Please note that, having submitted copies of the documentation/evidence relevant to your case, you should bring with you to the Tribunal hearing the original of any documents previously submitted.

What evidence should I include (based on the type of dispute)?

The document located here explains suggested evidence requirements where the dispute concerns:

  • Deposit Retention
  • Alleged damage to property or standard and maintenance of the dwelling
  • Notice of Termination
  • Alleged Rent Arrears
  • Unlawful Termination / Illegal Eviction

The document can be viewed by clicking the link below.

What evidence should I include if the dispute concerns the following

I forgot to submit certain evidence prior to my hearing; can I submit it at the hearing?

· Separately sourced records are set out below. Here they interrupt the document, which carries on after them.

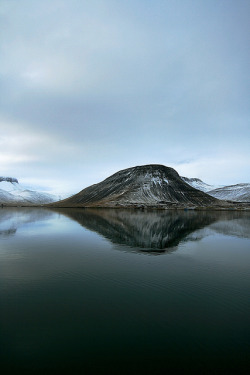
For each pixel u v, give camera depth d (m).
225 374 10.66
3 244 39.62
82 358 11.59
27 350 12.13
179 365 11.17
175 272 25.14
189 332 13.84
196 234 53.09
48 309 16.42
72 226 67.31
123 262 28.80
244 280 22.86
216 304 17.53
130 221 84.94
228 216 124.31
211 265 27.97
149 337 13.29
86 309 16.50
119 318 15.33
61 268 26.03
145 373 10.66
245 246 39.44
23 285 20.89
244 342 12.95
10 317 15.30
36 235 49.84
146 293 19.44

The Tribunal will only consider evidence given in on the day in exceptional circumstances and only if necessary in the interests of justice.

Can I subpoena someone to appear at a Tribunal?

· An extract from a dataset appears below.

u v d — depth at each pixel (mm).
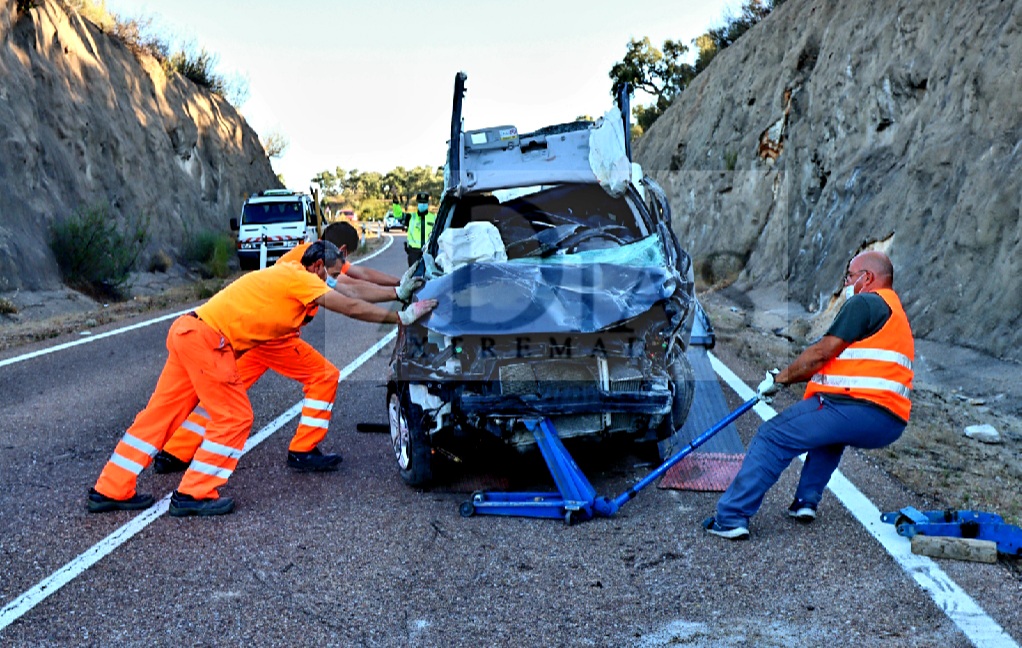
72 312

The Tribunal may summon/ask witnesses to appear before it. If you want a witness to be subpoenaed to appear on your behalf you must ask the RTB at least 10 days before the scheduled hearing date. The Tribunal will consider the subpoena request and, if granted, a subpoena will be issued. Witnesses are entitled to the same immunities and privileges as if before the High Court. The Tribunal may direct that a witness be reimbursed all or part of his/her reasonable expenses in attending before the Tribunal – and, if so, usually to be paid after such attendance and giving of evidence.